## Instruction:
Please quote each of the lines below word for word, keeping them in the same order.

Collected data
╭──

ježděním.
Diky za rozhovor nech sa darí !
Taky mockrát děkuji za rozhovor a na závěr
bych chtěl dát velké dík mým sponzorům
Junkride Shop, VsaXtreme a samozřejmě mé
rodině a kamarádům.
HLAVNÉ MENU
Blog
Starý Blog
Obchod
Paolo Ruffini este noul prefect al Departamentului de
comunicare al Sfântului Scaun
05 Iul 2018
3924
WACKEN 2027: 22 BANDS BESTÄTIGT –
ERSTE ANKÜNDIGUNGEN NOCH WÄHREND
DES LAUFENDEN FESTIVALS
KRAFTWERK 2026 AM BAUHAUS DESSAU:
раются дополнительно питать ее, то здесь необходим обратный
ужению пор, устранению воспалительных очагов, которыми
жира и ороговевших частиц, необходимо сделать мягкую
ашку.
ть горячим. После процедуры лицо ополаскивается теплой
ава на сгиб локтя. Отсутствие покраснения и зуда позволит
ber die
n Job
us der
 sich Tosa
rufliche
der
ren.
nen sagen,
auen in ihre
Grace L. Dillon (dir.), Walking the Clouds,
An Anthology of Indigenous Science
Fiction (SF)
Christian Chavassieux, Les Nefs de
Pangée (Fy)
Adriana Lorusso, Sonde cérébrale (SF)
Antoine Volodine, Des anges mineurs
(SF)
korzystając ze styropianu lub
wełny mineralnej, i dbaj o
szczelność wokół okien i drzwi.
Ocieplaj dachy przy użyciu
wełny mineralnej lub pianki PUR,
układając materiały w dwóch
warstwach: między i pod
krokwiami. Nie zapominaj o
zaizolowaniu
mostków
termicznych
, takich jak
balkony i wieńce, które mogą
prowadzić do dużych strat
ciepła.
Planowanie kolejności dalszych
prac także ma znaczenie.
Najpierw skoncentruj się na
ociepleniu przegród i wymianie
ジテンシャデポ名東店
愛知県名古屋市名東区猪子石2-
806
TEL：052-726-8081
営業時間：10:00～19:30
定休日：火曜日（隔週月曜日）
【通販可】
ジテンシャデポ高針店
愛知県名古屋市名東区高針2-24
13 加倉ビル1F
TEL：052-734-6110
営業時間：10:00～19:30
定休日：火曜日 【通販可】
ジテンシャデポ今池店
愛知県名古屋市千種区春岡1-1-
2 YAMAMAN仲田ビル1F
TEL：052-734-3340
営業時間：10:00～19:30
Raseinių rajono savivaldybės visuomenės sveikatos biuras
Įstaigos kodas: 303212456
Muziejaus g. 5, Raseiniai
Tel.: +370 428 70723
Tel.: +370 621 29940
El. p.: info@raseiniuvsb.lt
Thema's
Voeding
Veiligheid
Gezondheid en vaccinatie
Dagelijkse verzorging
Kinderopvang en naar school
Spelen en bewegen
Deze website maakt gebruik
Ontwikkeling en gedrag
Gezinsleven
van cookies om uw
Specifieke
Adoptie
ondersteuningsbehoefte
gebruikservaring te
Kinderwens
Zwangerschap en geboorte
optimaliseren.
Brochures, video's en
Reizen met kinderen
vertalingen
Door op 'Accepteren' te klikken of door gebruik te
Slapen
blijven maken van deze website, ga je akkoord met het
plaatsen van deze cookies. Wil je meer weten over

╰──

## Answer below:
ježděním.
Diky za rozhovor nech sa darí !
Taky mockrát děkuji za rozhovor a na závěr
bych chtěl dát velké dík mým sponzorům
Junkride Shop, VsaXtreme a samozřejmě mé
rodině a kamarádům.
HLAVNÉ MENU
Blog
Starý Blog
Obchod
Paolo Ruffini este noul prefect al Departamentului de
comunicare al Sfântului Scaun
05 Iul 2018
3924
WACKEN 2027: 22 BANDS BESTÄTIGT –
ERSTE ANKÜNDIGUNGEN NOCH WÄHREND
DES LAUFENDEN FESTIVALS
KRAFTWERK 2026 AM BAUHAUS DESSAU:
раются дополнительно питать ее, то здесь необходим обратный
ужению пор, устранению воспалительных очагов, которыми
жира и ороговевших частиц, необходимо сделать мягкую
ашку.
ть горячим. После процедуры лицо ополаскивается теплой
ава на сгиб локтя. Отсутствие покраснения и зуда позволит
ber die
n Job
us der
 sich Tosa
rufliche
der
ren.
nen sagen,
auen in ihre
Grace L. Dillon (dir.), Walking the Clouds,
An Anthology of Indigenous Science
Fiction (SF)
Christian Chavassieux, Les Nefs de
Pangée (Fy)
Adriana Lorusso, Sonde cérébrale (SF)
Antoine Volodine, Des anges mineurs
(SF)
korzystając ze styropianu lub
wełny mineralnej, i dbaj o
szczelność wokół okien i drzwi.
Ocieplaj dachy przy użyciu
wełny mineralnej lub pianki PUR,
układając materiały w dwóch
warstwach: między i pod
krokwiami. Nie zapominaj o
zaizolowaniu
mostków
termicznych
, takich jak
balkony i wieńce, które mogą
prowadzić do dużych strat
ciepła.
Planowanie kolejności dalszych
prac także ma znaczenie.
Najpierw skoncentruj się na
ociepleniu przegród i wymianie
ジテンシャデポ名東店
愛知県名古屋市名東区猪子石2-
806
TEL：052-726-8081
営業時間：10:00～19:30
定休日：火曜日（隔週月曜日）
【通販可】
ジテンシャデポ高針店
愛知県名古屋市名東区高針2-24
13 加倉ビル1F
TEL：052-734-6110
営業時間：10:00～19:30
定休日：火曜日 【通販可】
ジテンシャデポ今池店
愛知県名古屋市千種区春岡1-1-
2 YAMAMAN仲田ビル1F
TEL：052-734-3340
営業時間：10:00～19:30
Raseinių rajono savivaldybės visuomenės sveikatos biuras
Įstaigos kodas: 303212456
Muziejaus g. 5, Raseiniai
Tel.: +370 428 70723
Tel.: +370 621 29940
El. p.: info@raseiniuvsb.lt
Thema's
Voeding
Veiligheid
Gezondheid en vaccinatie
Dagelijkse verzorging
Kinderopvang en naar school
Spelen en bewegen
Deze website maakt gebruik
Ontwikkeling en gedrag
Gezinsleven
van cookies om uw
Specifieke
Adoptie
ondersteuningsbehoefte
gebruikservaring te
Kinderwens
Zwangerschap en geboorte
optimaliseren.
Brochures, video's en
Reizen met kinderen
vertalingen
Door op 'Accepteren' te klikken of door gebruik te
Slapen
blijven maken van deze website, ga je akkoord met het
plaatsen van deze cookies. Wil je meer weten over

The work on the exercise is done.